Elana Levine, professor of media, cinema and digital studies at the University of Wisconsin-Milwaukee and author of Her Stories: Daytime Soap Opera and US Television History, tells BBC Culture that the perception of soaps as “low art” is connected to their original association with women. More so than other mediums, soaps have put women in prominent, significant roles and made them central to the narrative. Over the years, Levine says soaps have explored concerns that have been historically associated with women, so there is an element of misogyny in how easily they are deemed frivolous. “Soaps revolve around interpersonal relationships, family, questions of trust and honesty, treasured and private secrets,” she says. “All humans care about those things. But culturally, at least in Western cultures of the 20th Century and beyond, those things have been feminised, meaning they’ve been associated with women.”
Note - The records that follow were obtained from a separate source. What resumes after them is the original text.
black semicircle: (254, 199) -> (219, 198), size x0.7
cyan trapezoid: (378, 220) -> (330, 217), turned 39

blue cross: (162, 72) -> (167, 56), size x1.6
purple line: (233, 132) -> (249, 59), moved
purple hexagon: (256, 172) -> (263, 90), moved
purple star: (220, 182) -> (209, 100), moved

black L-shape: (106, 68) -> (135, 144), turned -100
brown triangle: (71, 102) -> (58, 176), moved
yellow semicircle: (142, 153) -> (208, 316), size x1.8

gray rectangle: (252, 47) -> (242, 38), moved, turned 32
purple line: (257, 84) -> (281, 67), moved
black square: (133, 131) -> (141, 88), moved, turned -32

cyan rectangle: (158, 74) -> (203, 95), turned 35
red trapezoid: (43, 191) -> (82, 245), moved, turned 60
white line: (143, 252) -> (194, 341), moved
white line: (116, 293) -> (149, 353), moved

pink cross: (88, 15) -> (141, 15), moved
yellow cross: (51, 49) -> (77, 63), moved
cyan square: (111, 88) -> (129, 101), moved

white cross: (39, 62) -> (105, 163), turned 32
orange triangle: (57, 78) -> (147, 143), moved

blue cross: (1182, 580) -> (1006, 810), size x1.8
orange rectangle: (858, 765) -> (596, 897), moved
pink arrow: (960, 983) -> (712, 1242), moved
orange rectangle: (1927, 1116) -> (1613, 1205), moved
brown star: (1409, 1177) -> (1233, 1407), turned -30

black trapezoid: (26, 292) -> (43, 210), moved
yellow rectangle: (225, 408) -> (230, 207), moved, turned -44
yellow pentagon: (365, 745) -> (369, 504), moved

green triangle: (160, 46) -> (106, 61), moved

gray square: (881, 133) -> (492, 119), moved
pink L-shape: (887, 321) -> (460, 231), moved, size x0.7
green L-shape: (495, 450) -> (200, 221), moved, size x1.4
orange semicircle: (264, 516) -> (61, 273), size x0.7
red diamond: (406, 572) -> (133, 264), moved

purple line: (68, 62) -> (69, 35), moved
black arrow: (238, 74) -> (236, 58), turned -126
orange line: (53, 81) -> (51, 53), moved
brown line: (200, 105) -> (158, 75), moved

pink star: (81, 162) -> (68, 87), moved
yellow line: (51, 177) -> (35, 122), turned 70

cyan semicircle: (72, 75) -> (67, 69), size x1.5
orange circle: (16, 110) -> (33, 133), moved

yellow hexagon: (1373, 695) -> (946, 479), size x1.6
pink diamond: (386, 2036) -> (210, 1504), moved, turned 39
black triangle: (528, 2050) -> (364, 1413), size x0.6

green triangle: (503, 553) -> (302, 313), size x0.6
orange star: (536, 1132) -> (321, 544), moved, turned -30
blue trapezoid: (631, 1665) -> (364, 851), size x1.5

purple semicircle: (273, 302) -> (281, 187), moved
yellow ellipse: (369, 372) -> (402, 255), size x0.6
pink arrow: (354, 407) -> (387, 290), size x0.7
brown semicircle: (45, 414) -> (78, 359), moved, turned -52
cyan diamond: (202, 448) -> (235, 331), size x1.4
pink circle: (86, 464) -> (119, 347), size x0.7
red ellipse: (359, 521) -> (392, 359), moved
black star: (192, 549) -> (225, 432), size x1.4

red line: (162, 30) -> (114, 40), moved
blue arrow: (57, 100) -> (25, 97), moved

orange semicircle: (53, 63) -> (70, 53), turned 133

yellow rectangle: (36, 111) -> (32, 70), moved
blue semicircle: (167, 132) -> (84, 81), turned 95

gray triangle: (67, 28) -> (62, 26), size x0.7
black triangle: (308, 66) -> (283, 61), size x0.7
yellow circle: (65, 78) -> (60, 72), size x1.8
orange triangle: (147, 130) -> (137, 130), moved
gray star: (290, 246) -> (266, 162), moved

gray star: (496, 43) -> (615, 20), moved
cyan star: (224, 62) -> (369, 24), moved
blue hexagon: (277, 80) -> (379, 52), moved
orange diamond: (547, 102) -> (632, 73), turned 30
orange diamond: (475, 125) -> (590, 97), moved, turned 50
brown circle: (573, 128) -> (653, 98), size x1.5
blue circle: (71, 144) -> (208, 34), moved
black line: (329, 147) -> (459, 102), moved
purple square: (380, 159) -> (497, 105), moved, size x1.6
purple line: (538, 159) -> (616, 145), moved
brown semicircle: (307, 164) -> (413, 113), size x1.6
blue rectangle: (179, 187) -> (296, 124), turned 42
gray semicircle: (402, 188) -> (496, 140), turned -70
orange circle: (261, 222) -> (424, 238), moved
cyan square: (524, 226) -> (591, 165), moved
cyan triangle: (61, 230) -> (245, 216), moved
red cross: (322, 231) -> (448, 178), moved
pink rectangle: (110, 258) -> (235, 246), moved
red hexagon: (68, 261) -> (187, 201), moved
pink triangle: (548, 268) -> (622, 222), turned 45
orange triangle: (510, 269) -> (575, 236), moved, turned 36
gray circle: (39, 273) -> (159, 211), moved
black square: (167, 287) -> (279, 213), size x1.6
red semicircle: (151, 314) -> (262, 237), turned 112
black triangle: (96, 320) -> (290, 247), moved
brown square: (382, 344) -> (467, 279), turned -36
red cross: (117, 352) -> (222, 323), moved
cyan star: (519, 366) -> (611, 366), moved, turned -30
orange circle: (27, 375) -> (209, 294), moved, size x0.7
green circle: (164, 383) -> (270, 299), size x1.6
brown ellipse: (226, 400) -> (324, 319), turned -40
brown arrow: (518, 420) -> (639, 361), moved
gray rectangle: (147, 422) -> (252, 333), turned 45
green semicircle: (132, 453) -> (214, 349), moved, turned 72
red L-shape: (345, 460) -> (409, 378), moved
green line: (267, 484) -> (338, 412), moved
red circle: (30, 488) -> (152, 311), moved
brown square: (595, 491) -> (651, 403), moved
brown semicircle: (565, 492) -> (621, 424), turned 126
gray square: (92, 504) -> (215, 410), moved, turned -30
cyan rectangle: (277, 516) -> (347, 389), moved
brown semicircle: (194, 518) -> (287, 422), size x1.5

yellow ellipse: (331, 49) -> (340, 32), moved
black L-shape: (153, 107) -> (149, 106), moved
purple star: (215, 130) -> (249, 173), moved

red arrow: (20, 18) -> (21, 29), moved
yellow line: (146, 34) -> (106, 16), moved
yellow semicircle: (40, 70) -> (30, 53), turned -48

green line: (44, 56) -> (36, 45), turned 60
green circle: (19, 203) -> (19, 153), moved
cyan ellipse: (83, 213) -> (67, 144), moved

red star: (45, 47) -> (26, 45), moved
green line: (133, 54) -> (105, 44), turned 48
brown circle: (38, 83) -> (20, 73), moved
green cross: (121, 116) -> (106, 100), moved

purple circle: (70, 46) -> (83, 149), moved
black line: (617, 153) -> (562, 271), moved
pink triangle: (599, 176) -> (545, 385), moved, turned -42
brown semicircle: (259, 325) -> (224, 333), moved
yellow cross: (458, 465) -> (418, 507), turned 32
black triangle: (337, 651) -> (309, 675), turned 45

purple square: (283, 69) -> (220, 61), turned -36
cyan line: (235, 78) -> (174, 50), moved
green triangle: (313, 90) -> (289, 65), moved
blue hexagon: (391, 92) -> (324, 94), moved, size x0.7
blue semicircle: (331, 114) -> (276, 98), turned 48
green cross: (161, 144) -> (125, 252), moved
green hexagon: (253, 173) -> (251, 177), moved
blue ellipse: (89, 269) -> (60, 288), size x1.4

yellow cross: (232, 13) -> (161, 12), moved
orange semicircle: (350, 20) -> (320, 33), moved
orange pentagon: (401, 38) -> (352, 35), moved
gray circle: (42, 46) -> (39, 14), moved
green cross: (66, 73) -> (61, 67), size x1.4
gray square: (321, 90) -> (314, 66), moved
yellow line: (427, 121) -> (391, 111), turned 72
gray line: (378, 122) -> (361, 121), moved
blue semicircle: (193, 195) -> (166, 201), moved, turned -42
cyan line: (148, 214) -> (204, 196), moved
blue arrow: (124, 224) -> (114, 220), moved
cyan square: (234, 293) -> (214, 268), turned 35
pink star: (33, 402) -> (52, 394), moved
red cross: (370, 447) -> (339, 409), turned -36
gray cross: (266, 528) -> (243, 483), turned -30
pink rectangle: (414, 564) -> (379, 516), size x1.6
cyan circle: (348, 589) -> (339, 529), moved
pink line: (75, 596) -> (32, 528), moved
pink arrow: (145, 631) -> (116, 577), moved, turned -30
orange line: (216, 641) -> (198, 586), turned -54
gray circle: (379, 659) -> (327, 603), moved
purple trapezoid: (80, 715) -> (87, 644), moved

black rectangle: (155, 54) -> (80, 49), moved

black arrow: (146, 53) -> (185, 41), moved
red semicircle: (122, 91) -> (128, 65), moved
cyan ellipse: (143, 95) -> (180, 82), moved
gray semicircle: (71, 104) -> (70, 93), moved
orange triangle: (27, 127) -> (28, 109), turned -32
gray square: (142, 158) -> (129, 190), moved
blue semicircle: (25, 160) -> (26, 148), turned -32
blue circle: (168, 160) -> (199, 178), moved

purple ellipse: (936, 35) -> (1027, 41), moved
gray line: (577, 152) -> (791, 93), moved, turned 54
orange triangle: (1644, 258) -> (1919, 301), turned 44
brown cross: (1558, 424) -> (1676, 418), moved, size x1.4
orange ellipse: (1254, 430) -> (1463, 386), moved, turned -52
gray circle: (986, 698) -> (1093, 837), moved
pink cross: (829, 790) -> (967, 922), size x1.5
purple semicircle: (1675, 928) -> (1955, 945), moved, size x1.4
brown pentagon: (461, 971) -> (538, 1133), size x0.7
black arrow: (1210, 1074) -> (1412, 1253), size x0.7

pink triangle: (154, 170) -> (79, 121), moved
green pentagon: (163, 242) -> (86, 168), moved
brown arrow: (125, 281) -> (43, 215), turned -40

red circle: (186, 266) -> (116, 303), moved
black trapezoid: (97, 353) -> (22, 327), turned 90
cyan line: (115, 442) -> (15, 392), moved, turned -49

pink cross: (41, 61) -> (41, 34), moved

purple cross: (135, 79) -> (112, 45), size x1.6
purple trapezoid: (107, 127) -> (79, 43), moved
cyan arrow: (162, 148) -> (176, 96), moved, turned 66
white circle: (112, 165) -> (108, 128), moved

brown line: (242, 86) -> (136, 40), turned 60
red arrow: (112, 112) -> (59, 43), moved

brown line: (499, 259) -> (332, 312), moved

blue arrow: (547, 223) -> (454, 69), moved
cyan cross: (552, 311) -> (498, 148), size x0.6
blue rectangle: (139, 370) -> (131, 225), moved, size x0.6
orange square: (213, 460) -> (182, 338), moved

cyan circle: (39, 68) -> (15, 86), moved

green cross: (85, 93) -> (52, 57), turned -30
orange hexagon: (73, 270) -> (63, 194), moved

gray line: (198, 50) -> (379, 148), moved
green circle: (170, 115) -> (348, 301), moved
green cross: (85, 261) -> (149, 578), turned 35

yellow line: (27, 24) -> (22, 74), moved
Yet the irony is that now it faces a threat from another genre that is also repeatedly, and some would say unfairly, dismissed as lowbrow. Reality TV is often derided despite being one of the most influential genres of the 21st Century. But its unstoppable rise has presented further difficulties for soaps. Reality shows are generally cheap to make by comparison, and a show like Love Island in the UK (which has also spawned a hit US version, screening on Peacock) has managed to bring in millions of viewers every night for many weeks. “Right back to the rise of Big Brother [in the early noughties], reality shows have been able to create national conversations,” Bryan says. “Since then, I think soaps have found it a little bit harder to do that.”
What’s more, “structured” reality shows, like Made in Chelsea in the UK or Bravo’s Real Housewives franchise and Netflix’s Selling Sunset in the US, which follow the lives of wealthy people, brand themselves as “living soap operas”. And in recent years, there has been a noticeable audience crossover: several well-known soap stars, like Lisa Rinna and Eileen Davidson, have joined the Real Housewives of Beverly Hills, while their co-star Erika Jayne landed a recurring role on The Young and the Restless. “Younger viewers who may have watched soap operas can get some of those same pleasures and enjoyment through reality TV,” says Levine. “Reality shows being similar to soap operas is part of what has allowed for their success. But it’s also made soap operas less prominent and secure as a cultural form.”
Losing the plot
Added to that, there’s a question around whether soaps, in trying too hard to snare audiences’ attention, have in fact lost something of what made them special. There has been a long tradition of soaps tackling social issues, ahead of other mediums. In the UK, the first same-sex kisses on TV, between two men and two women, were both in soaps: EastEnders in 1989 followed by Brookside in 1994. Alongside Nicholas Donovan, Cashman was one half of the first gay kiss on British TV. The scene provoked a tabloid backlash, including a notorious article written in The Sun by Piers Morgan.